Wash binding to Pav and Tum is required for NE budding. (A–B″) Confocal micrograph projections of larval salivary gland nuclei from wash^WT (A–A″) and wash^ΔPav/Tum (B–B″) stained with Lamin B and dFz2C. (C) Quantification of NE buds per nucleus in larval salivary gland nuclei. The number of nuclei assayed (n) is indicated. (D–E″) Confocal micrograph projections of adult IFM from wash^WT (D–D″) and wash^ΔPav/Tum (E–E″) flies aged 21 d then stained for the activity dependent mitochondrial marker ATP-Synthetase α and with phalloidin. (F) Quantification of ATP-Synthetase α fluorescence intensity from adult IFMs. The number of IFM muscles assayed (n) is indicated. Error bars represent ± SEM. Kruskal–Wallis test (C and F); all P values indicated. Scale bars: 5 μm.

Figure 5.

The wash^ΔPav/Tum mutation binds, but can no longer bundle, actin. (A–E) Phalloidin-stabilized actin filaments incubated with no protein (A), Wash^WT (B), Wash^ΔSHRC (C), Wash^ΔArp2/3 (D), or Wash^ΔPav/Tum (E) proteins. Note the lack of actin bundling in the presence of Wash^ΔPav/Tum protein. (F–G″) Binding of sfGFP-Wash (F–F″) and sfGFP-Wash^ΔPav/Tum (G–G″) to phalloidin-stabilized actin filaments that were bundled with Capu (formin) protein. Final protein concentrations for bundling assays: Wash^WT, 500 nM; Wash^ΔSHRC, 500 nM; Wash^ΔArp2/3, 500 nM; Wash^ΔPav/Tum, 500 nM; CapuFH2, 500 nM; sfGFP-Wash, 50 nM; and sfGFP-Wash^ΔPav/Tum, 50 nM. Scale bar: 30 µm.

Figure 6.

▸ The data:
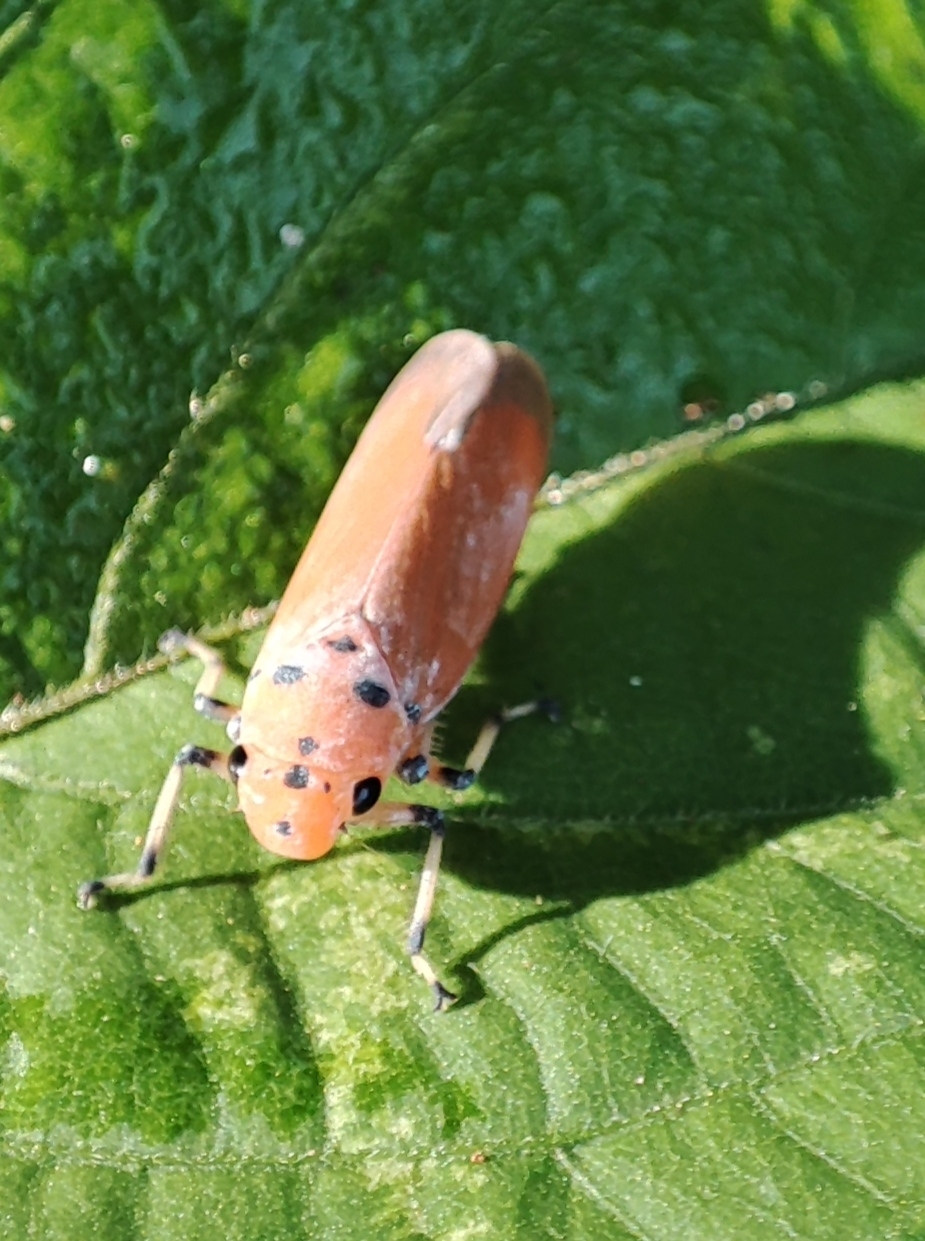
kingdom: Animalia
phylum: Arthropoda
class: Insecta
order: Hemiptera
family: Cicadellidae
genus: Bothrogonia
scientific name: Bothrogonia addita
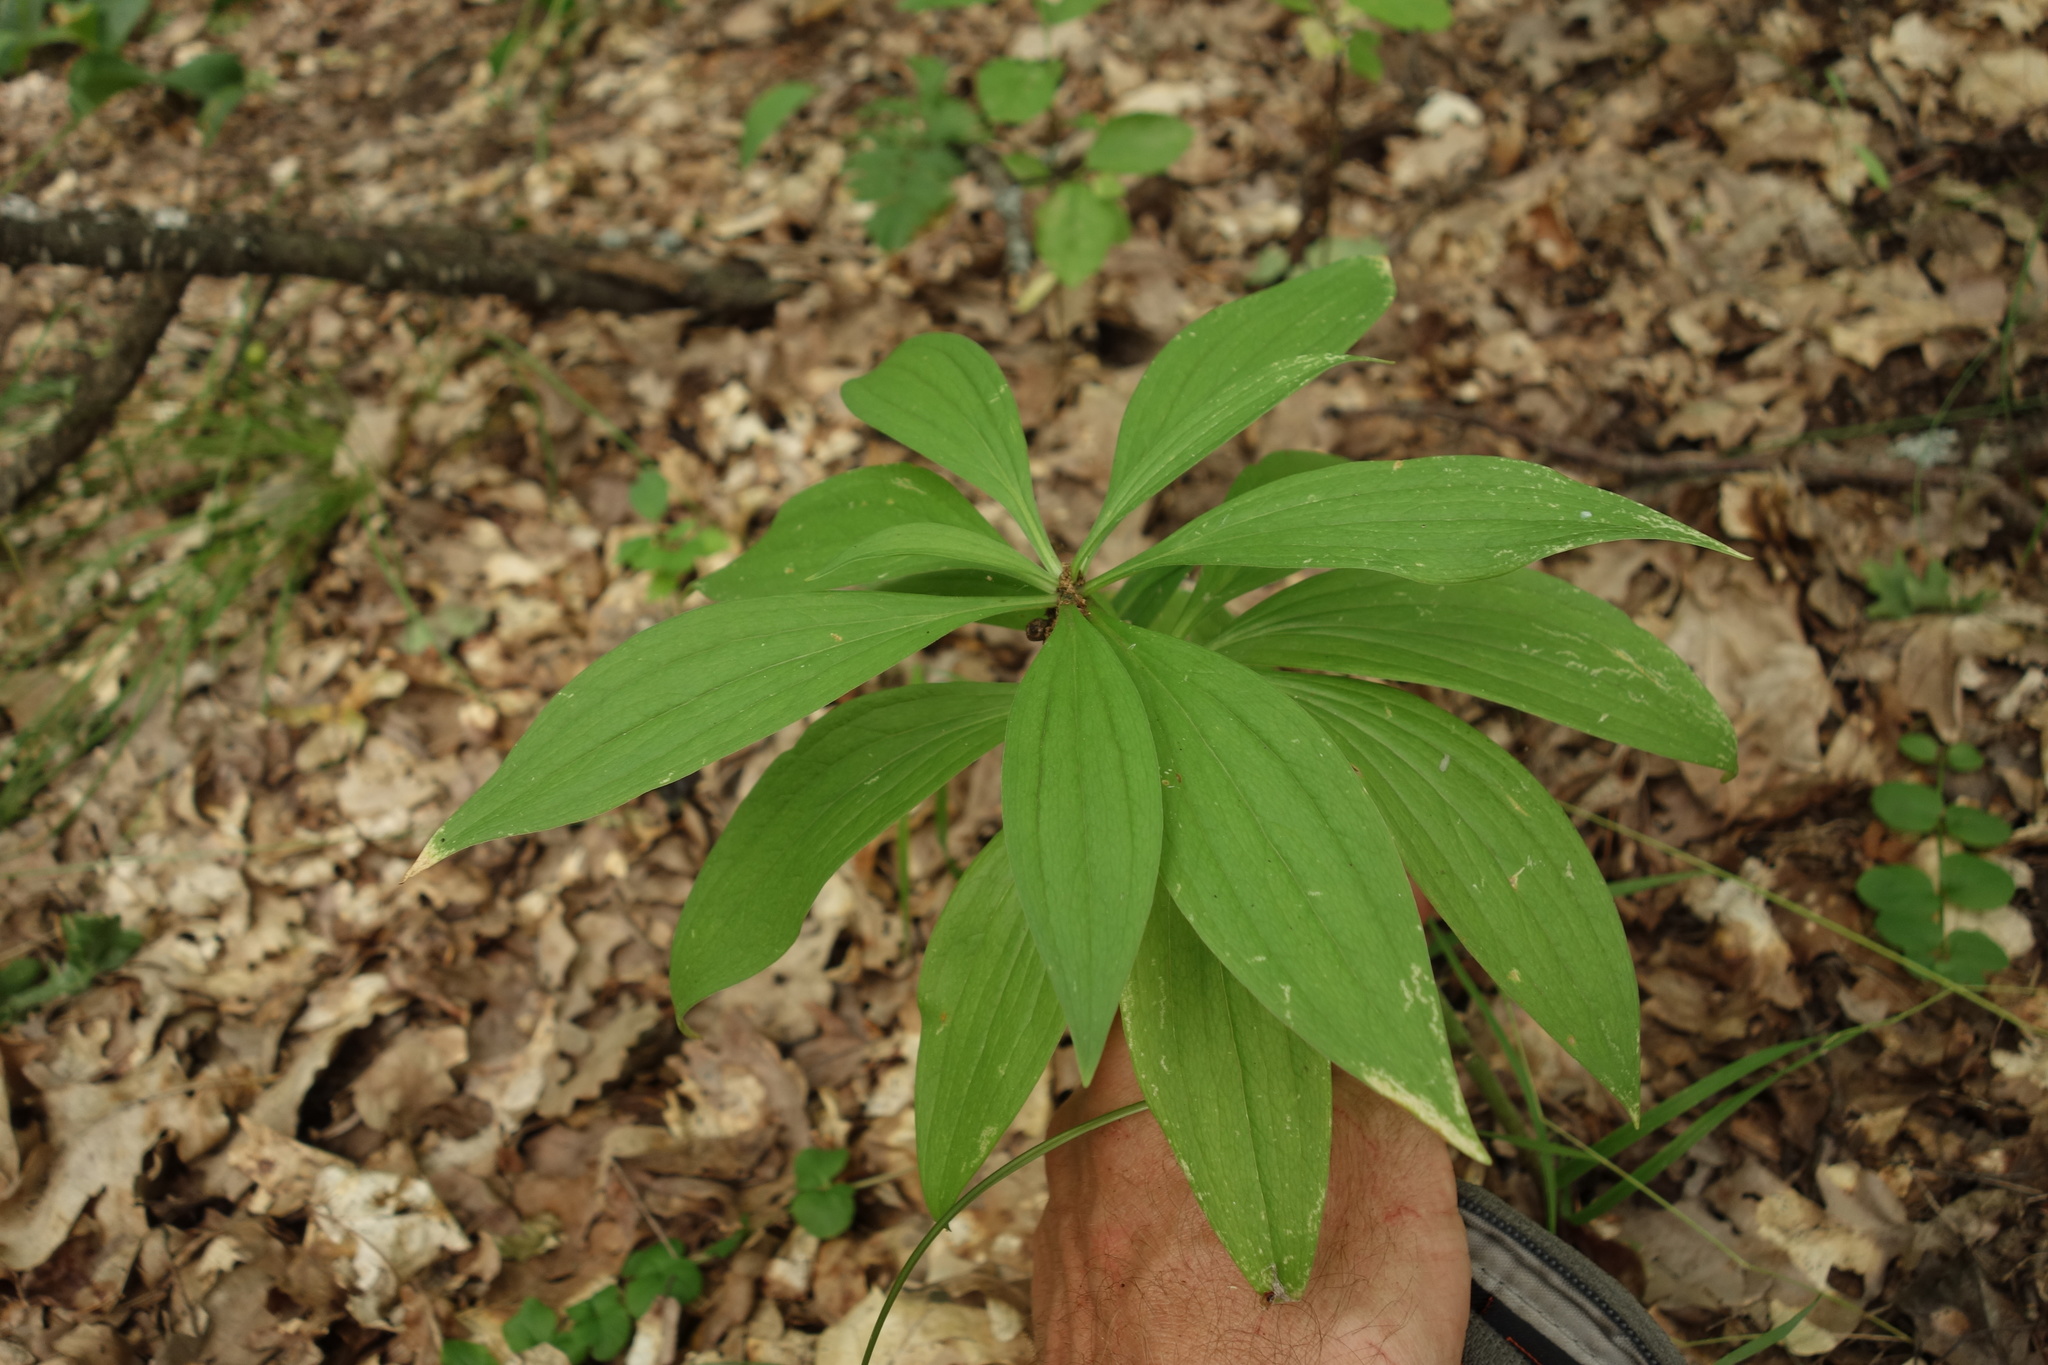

▸ Complete the following:
**a)** Answer these questions about the Wash figure legends:
(i) What final concentration of sfGFP-Wash was used in the bundling assays?
(ii) How long were the flies aged before their adult IFM was stained?
(iii) Which statistical test was applied to panels C and F?
**b)** Carry on the Wash figure legends from the point where they stop.

▸ Answers per task:
**a)**
(i) 50 nM
(ii) 21 d
(iii) Kruskal–Wallis test

**b)**
Bundled actin is required for NE bud formation. (A and B) Phalloidin-stabilized actin filaments were incubated with Pav^WT (A) and Pav^DEAD (B) protein. Final protein concentrations for bundling assays: Pav^WT, 200 nM; Pav^DEAD, 200 nM. (C) GST pulldown assays with ³⁵S-labeled in vitro translated Pav^DEAD and bacterially purified GST alone or GST-Wash full-length protein as indicated. 10% input is shown. (D–E″) Confocal micrograph projections of larval salivary gland nuclei from control (D–D″) and Pav^DEAD (E–E″) stained with Lamin B and dFz2C. (F) Quantification of NE buds per nucleus in larval salivary gland nuclei. The number of nuclei assayed (n) is indicated. (G–H″) Confocal micrograph projections of adult IFM from control (G–G″) and Pav^DEAD (H–H″) flies aged 21 d then stained for the activity dependent mitochondrial marker ATP-Synthetase α and phalloidin. (I) Quantification of ATP-Synthetase α fluorescence intensity from adult IFMs. The number of IFM muscles assayed (n) is indicated. Error bars represent ± SEM. Kruskal–Wallis test (F and I); all P values indicated. Scale bars: 30 μm in A and B; 5 μm in D–E″ and G–H″. Source data are available for this figure: SourceData F6.

Figure 7.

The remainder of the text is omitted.